The Real Identity Of ‘Suspiria’ Actor ‘Lutz Ebersdorf’ Has Finally Been Explained

Luca Guadagnino’s remake of Suspiria opens this October 26th, with Dakota Johnson playing a dance student who joins an unsettling and nightmarish dance academy under the tutelage of an instructor played by Tilda Swinton (who we still aren’t entirely convinced isn’t a swan masquerading as a human). The film is mysterious and packs an emotional punch (Quentin Tarantino reportedly cried after a screening), but one mystery in particular has finally been illuminated: the real identity of one of the actors.

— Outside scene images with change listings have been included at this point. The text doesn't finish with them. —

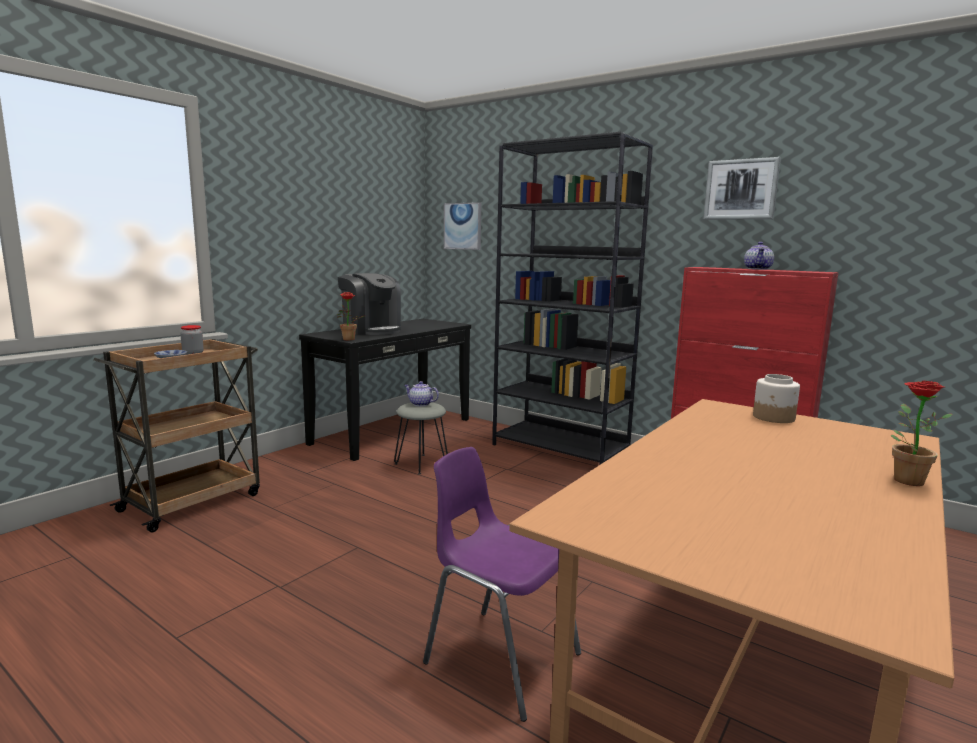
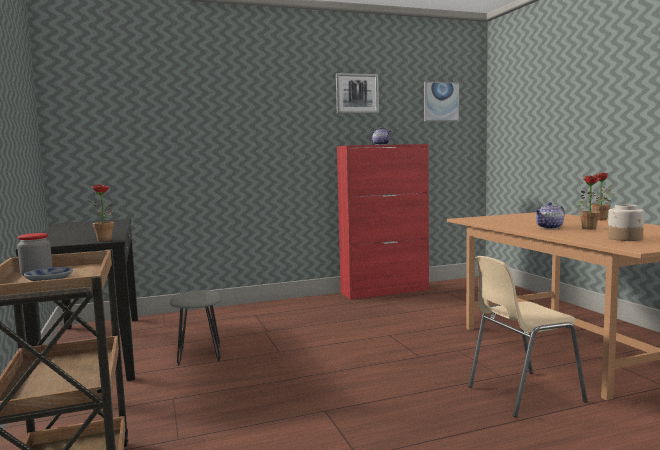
camera: 55 degrees left, 5 degrees down
coffee machine [338,273,401,335] -> none
teapot [404,381,439,406] -> teapot moved to [535,202,565,229]
purple chair [423,447,581,722] -> beige chair [469,256,587,418]
picture [444,202,481,250] -> picture moved to [424,81,459,122]
black bookcase [492,132,653,465] -> none
jar [753,374,800,423] -> jar moved to [608,204,644,241]
none -> potted plant [578,176,615,229]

Suspiria touts the “acting debut” of purportedly 82-year-old retired German psychoanalyst Lutz Ebersdorf, whom nobody had heard of before but who had an IMDb page with a professional headshot of an elderly man with the nice added touch of having a mustache (his character in Suspiria does not have a mustache). Rumors swirled that the actor was somebody famous in prosthetic makeup, with most rumors naming co-star Tilda Swinton (possible swan) as the actor in the Lutz Ebersdorf suit. Now, thanks to an interview with Swinton and director Guadagnino in The New York Times, we have an answer.

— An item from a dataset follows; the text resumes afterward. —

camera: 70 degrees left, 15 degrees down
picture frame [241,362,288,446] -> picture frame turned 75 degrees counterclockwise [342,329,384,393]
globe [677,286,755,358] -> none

Tilda Swinton was indeed the actor behind all that makeup, and (potential spoiler ahead) she also plays a third character in the movie, who we’ll get to in a bit. Lutz Ebersdorf is no longer on IMDb and searches for him now go to Tilda Swinton aka Lutz Ebersdorf.

Swinton now admits she played the character “for the sheer sake of fun above all.” And it does sound like she was having fun with it, including a request to the makeup department to make, in makeup artist Mark Coulier’s words, a “nice, weighty set of genitalia so that she could feel it dangling between her legs, and she managed to get it out on set on a couple of occasions.”

The director was slightly less jocular about the character, saying that having the only significant male role being played by a female served an important artistic purpose; the film is, at its core, about female identity. As for the third character played by Swinton, that monstrous role isn’t revealed until the end, and Guadagnino had a clear intent in having these three played by Tilda Swinton. He told The New York Times that her three characters represent the ego, superego, and id, roles he says “only Tilda could play.”

In the past, Swinton has denied that she played Dr. Josef Klemperer (the character “Lutz Ebersdorf” was playing), but there’s an explanation for that, too. The way Swinton sees it, she was playing Ebersdorf, and Ebersdorf was playing Klemperer. Okay, fair enough, but will she finally admit that she’s actually a literal swan who’s playing Swinton who’s playing Ebersdorf who’s playing Klemperer TELL THE TRUTH.